Pernah sewindu bekerja di 'pabrik koran'. The Headliners Kompasiana 2019, 2020, dan 2021. Nominee 'Best in Specific Interest' Kompasianival 2018. Saya bisa dihubungi di email : omahdarjo@gmail.com.

Selanjutnya

Tutup

Sosbud Artikel Utama

Membenci itu Melelahkan, Mulailah Memaafkan

19 September 2018   21:56 Diperbarui: 22 September 2018   02:06 3528
+
Laporkan Konten
Laporkan Akun
Kompasiana adalah platform blog. Konten ini menjadi tanggung jawab bloger dan tidak mewakili pandangan redaksi Kompas.
Lihat foto
Bagikan ide kreativitasmu dalam bentuk konten di Kompasiana | Sumber gambar: Freepik

"Ayah, aku nggak mau main lagi sama anak depan rumah itu. Dia nggak asyik kalau diajak main bola," ujar Gaoqi, anak mbarep (sulung) saya ketika saya baru tiba di rumah di suatu sore beberapa hari lalu.

Bocah tujuh tahun ini melaporkan ketidakasyikan temannya yang disebutnya bila bermain bola selalu dipegang. Menurutnya, pas seru-serunya men-dribble bola, tiba-tiba temannya itu memegang bolanya.

Lain waktu, dia memprotes ulah temannya yang sembarangan dalam meminjam sepeda nya. 

"Lihat ini Ayah, rem sepedaku rusak gara-gara dipinjam anak itu. Udah gitu abis pinjam nggak dikembalikan ke rumah. Pokoknya aku nggak mau main lagi sama dia," ujarnya.

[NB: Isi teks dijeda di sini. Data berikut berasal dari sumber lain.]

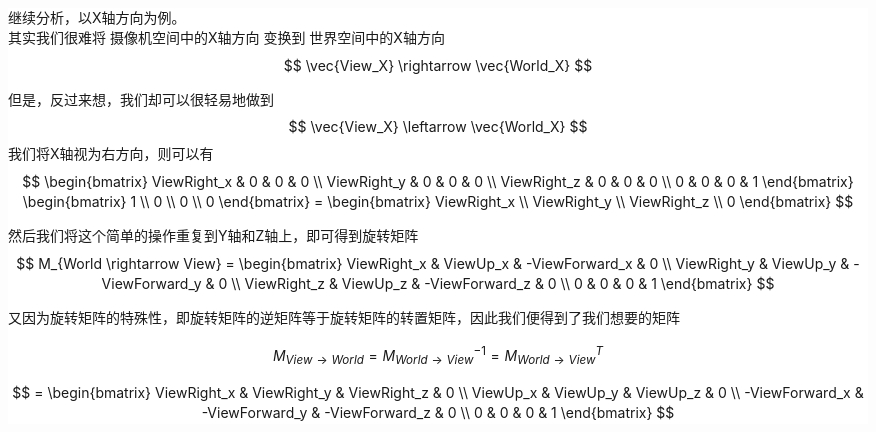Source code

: 继续分析，以X轴方向为例。  
其实我们很难将 摄像机空间中的X轴方向 变换到 世界空间中的X轴方向 
$$
\vec{View_X} \rightarrow \vec{World_X}
$$

但是，反过来想，我们却可以很轻易地做到
$$
\vec{View_X} \leftarrow \vec{World_X}
$$
我们将X轴视为右方向，则可以有
$$
\begin{bmatrix}
    ViewRight_x & 0 & 0 & 0 \\
    ViewRight_y & 0 & 0 & 0 \\
    ViewRight_z & 0 & 0 & 0 \\ 
    0 & 0 & 0 & 1
\end{bmatrix}
\begin{bmatrix}
1 \\
0 \\
0 \\
0
\end{bmatrix}
= \begin{bmatrix}
ViewRight_x \\
ViewRight_y \\
ViewRight_z \\
0
\end{bmatrix}
$$

然后我们将这个简单的操作重复到Y轴和Z轴上，即可得到旋转矩阵
$$
M_{World \rightarrow View} =
\begin{bmatrix}
    ViewRight_x & ViewUp_x & -ViewForward_x & 0 \\
    ViewRight_y & ViewUp_y & -ViewForward_y & 0 \\
    ViewRight_z & ViewUp_z & -ViewForward_z & 0 \\
    0 & 0 & 0 & 1
\end{bmatrix}
$$

又因为旋转矩阵的特殊性，即旋转矩阵的逆矩阵等于旋转矩阵的转置矩阵，因此我们便得到了我们想要的矩阵

$$
M_{View \rightarrow World} = M_{World \rightarrow View}^{-1} = M_{World \rightarrow View}^T
$$

$$
= \begin{bmatrix}
    ViewRight_x & ViewRight_y & ViewRight_z & 0 \\
    ViewUp_x & ViewUp_y & ViewUp_z & 0 \\
    -ViewForward_x & -ViewForward_y & -ViewForward_z & 0 \\
    0 & 0 & 0 & 1
\end{bmatrix}
$$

Mau tahu bagaimana kelanjutan ceritanya?

Sampean (Anda) yang menjadi ayah dari bocah-bocah ataupun terbiasa mengamati perilaku anak-anak, pastinya tahu jawabannya. Mereka yang sebelumnya berkoar tidak mau main lagi dengan seorang temannya yang seolah-olah mengumumkan berperang, faktanya besoknya sudah baikan lagi. Seolah tidak pernah ada protes segala macam.

Begitu juga Gaoqi. Esoknya, dia malah antusias mengajak si anak yang sempat diprotesnya itu untuk bermain bola lagi. Pun kepada temannya yang katanya merusak rem sepedanya, mereka kembali bersepeda bersama, sembari tertawa. Seolah tidak pernah terjadi 'friksi' diantara mereka sebelumnya.

Begitulah asyiknya dunia anak-anak. Terutama anak-anak yang masih polos dan memang berjiwa anak-anak (karena ada lho anak-anak sekarang yang sudah teracuni perilaku sinetron sehingga bersikap lebay dan mendramatisir hal-hal sepele seperti tayangan sinetron). Bagi anak-anak yang masih polos ini, benci itu sekadar kata yang spontan terucap karena sedang kesal. Dan esoknya mereka sudah lupa. Begitulah Gaoqi dan Gaizan, adiknya.

Kita, orang dewasa, yang merasa lebih pintar dan tahu segalanya dibanding anak-anak, terkadang perlu belajar kepada anak-anak tentang bagaimana menjadikan benci hanya sekadar kata yang mudah lenyap.

Bukankah kita yang dewasa dan merasa lebih hebat dari anak-anak ini seringkali suka menyimpan kebencian kepada orang lain. Kebencian yang dirawat itu lantas tumbuh menjadi dendam. Bahkan ada yang diawariskan turun-temurun. Astaga.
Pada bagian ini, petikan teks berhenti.